Content starts
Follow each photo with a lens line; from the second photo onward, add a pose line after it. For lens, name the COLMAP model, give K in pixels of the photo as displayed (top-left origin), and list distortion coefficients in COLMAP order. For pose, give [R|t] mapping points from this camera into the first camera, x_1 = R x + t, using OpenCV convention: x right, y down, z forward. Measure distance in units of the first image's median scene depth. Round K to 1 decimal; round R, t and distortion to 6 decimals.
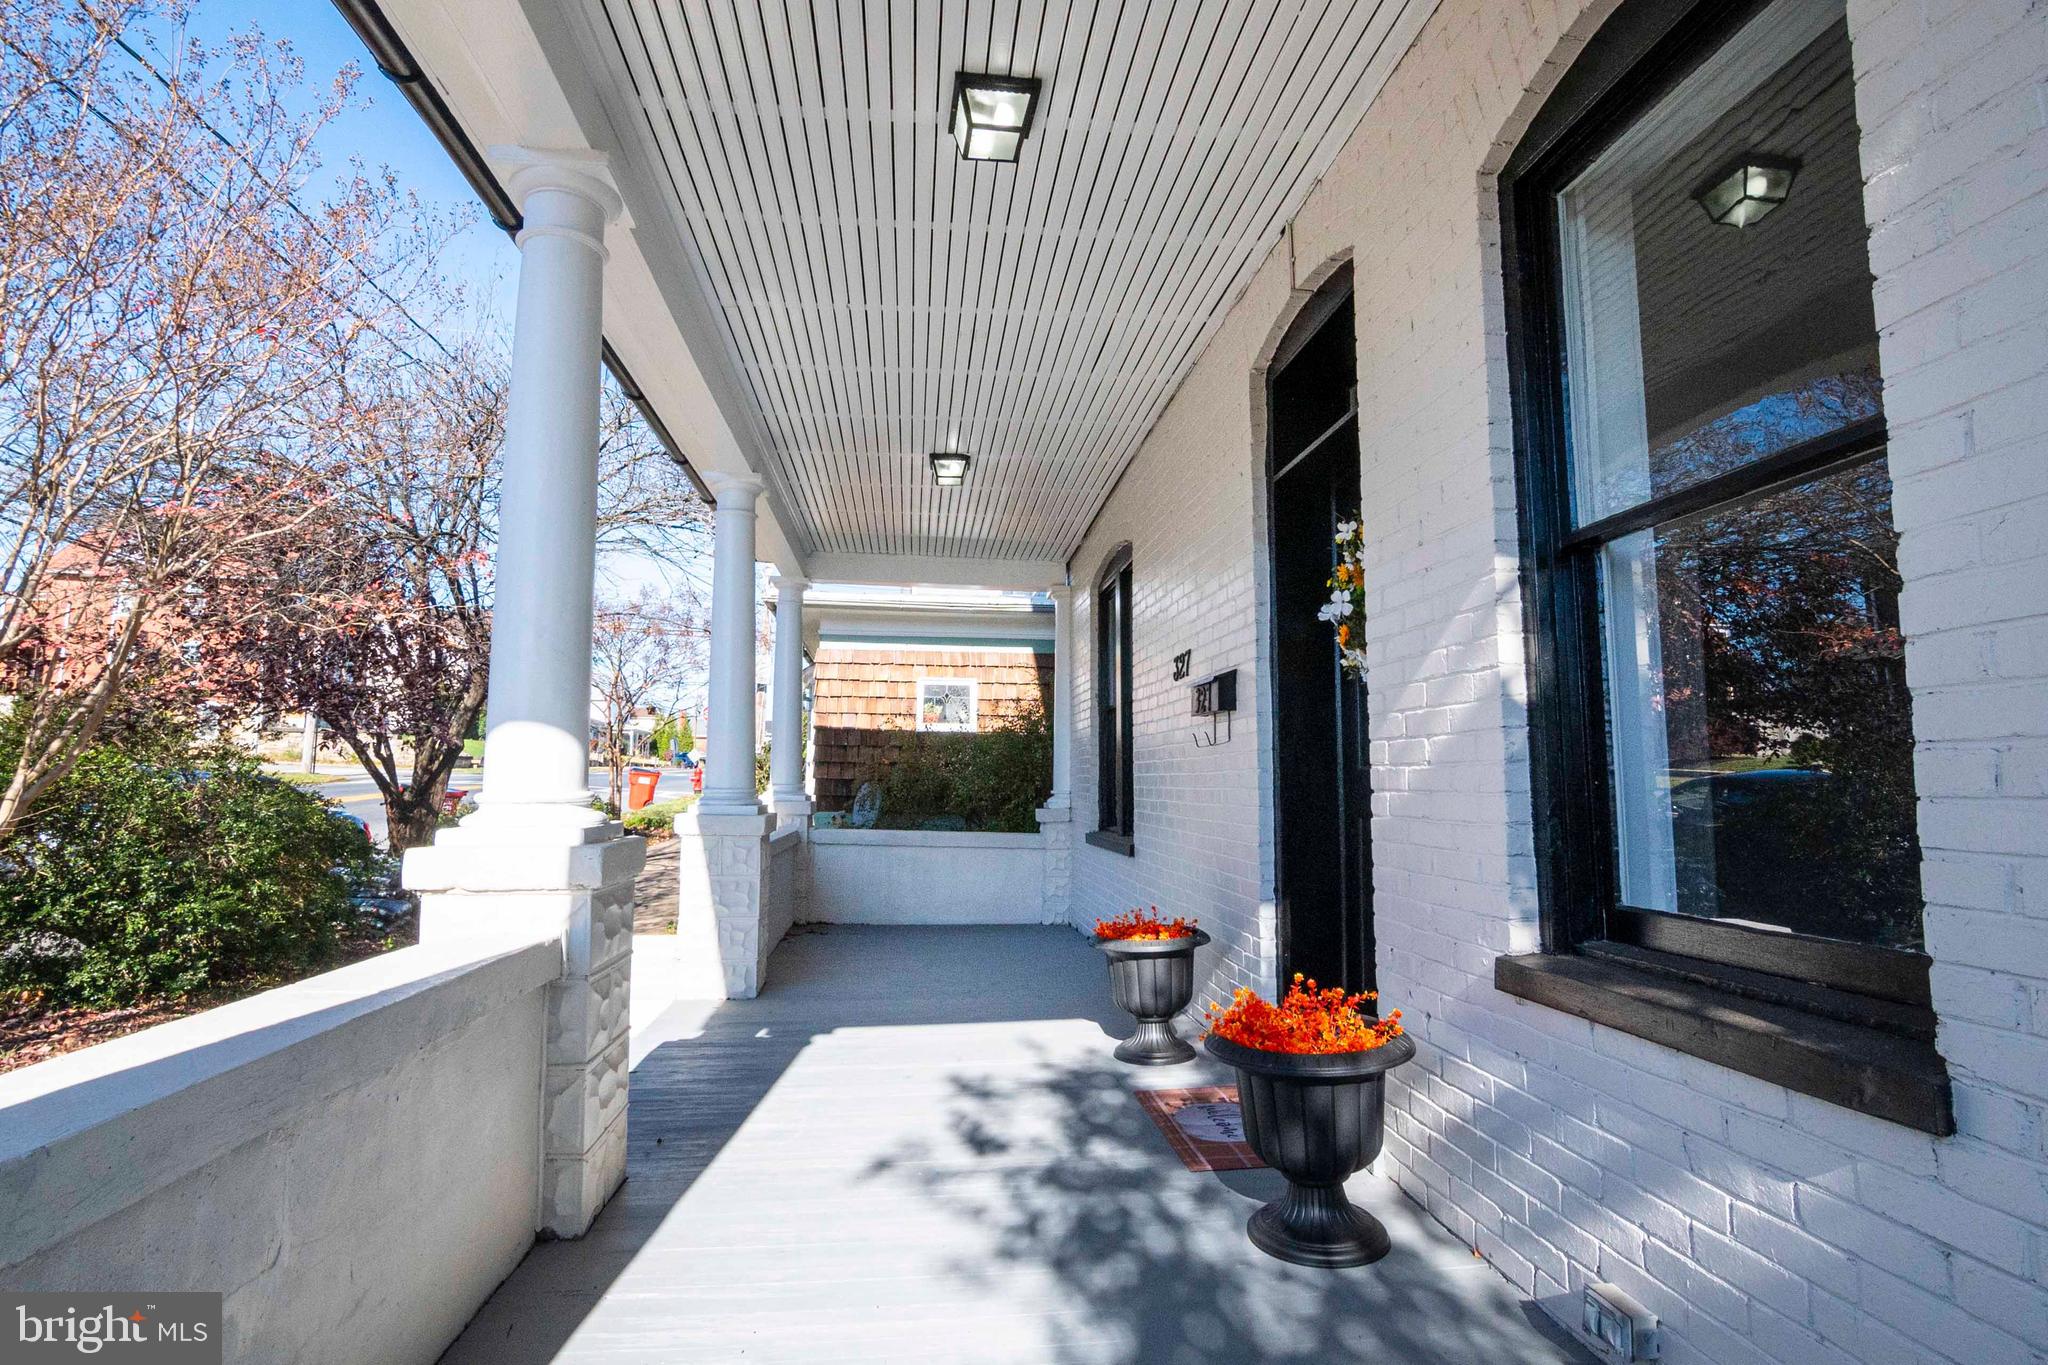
lens RADIAL K [[1010.1, 0, 1015.0], [0, 1010.1, 690.0], [0, 0, 1]] dist [-0.014195, 0.001837]
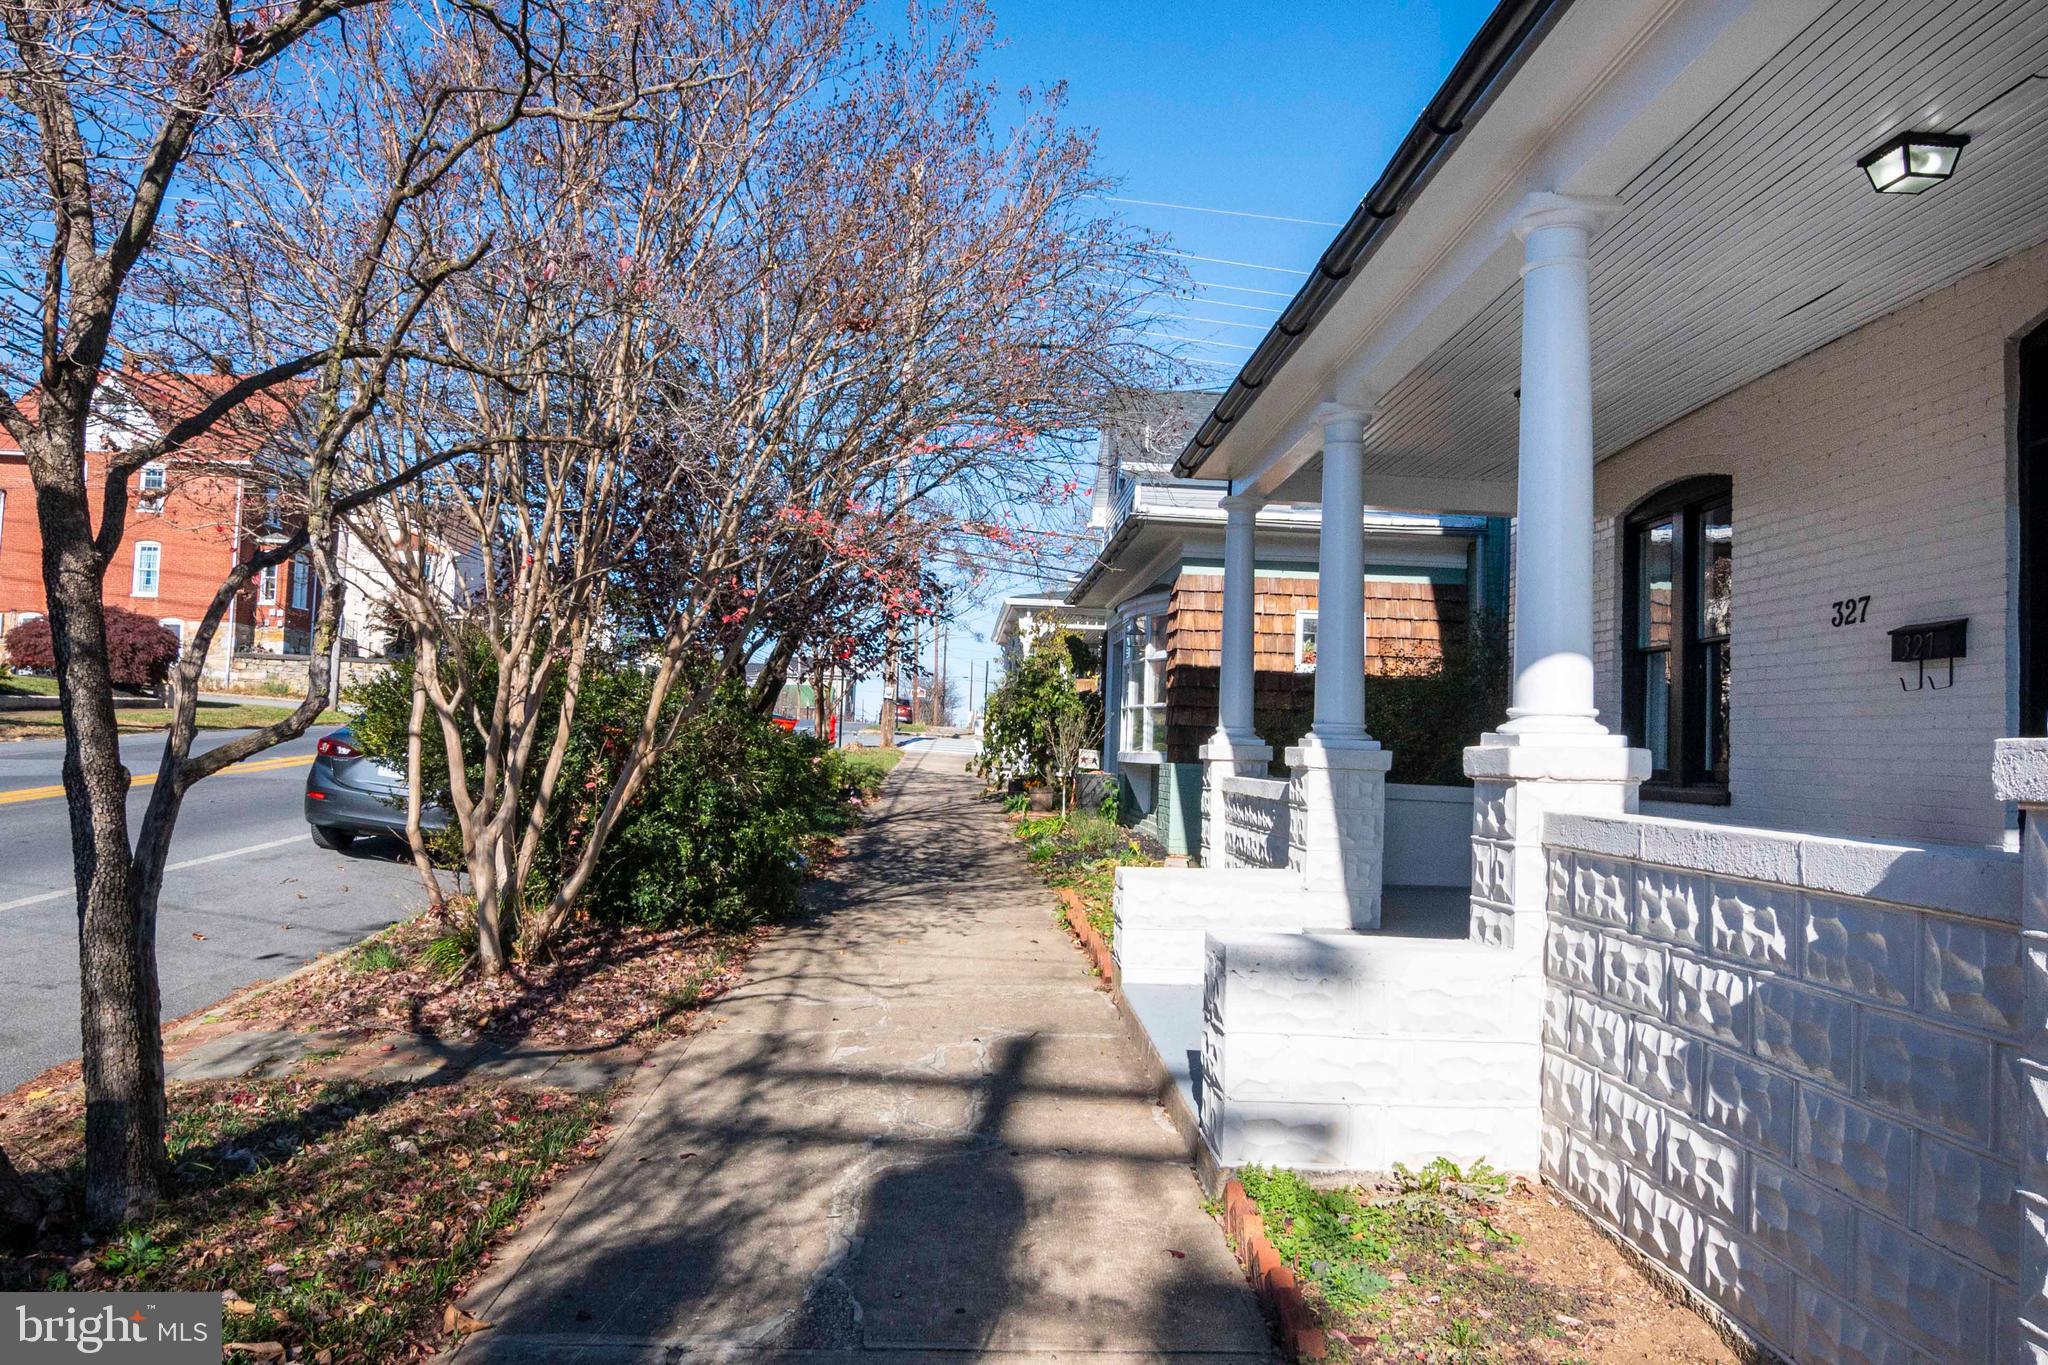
lens RADIAL K [[1388.2, 0, 1024.0], [0, 1388.2, 682.5], [0, 0, 1]] dist [-0.001355, -0.000688]
pose [[0.997227, 0.022993, -0.070782, -0.492671], [-0.019795, 0.998765, 0.045562, -0.000086], [0.071742, -0.044035, 0.996451, -0.393423]]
Content ends
DESCRIPTION OF THE TASK: Return each line of the material exactly as written; exclude the pictures.

RESPONSE TO THIS EXERCISE:
Follow each photo with a lens line; from the second photo onward, add a pose line after it. For lens, name the COLMAP model, give K in pixels of the photo as displayed (top-left origin), and list distortion coefficients in COLMAP order. For pose, give [R|t] mapping points from this camera into the first camera, x_1 = R x + t, using OpenCV convention: x right, y down, z forward. Measure distance in units of the first image's median scene depth. Round K to 1 decimal; round R, t and distortion to 6 decimals.
lens RADIAL K [[1010.1, 0, 1015.0], [0, 1010.1, 690.0], [0, 0, 1]] dist [-0.014195, 0.001837]
lens RADIAL K [[1388.2, 0, 1024.0], [0, 1388.2, 682.5], [0, 0, 1]] dist [-0.001355, -0.000688]
pose [[0.997227, 0.022993, -0.070782, -0.492671], [-0.019795, 0.998765, 0.045562, -0.000086], [0.071742, -0.044035, 0.996451, -0.393423]]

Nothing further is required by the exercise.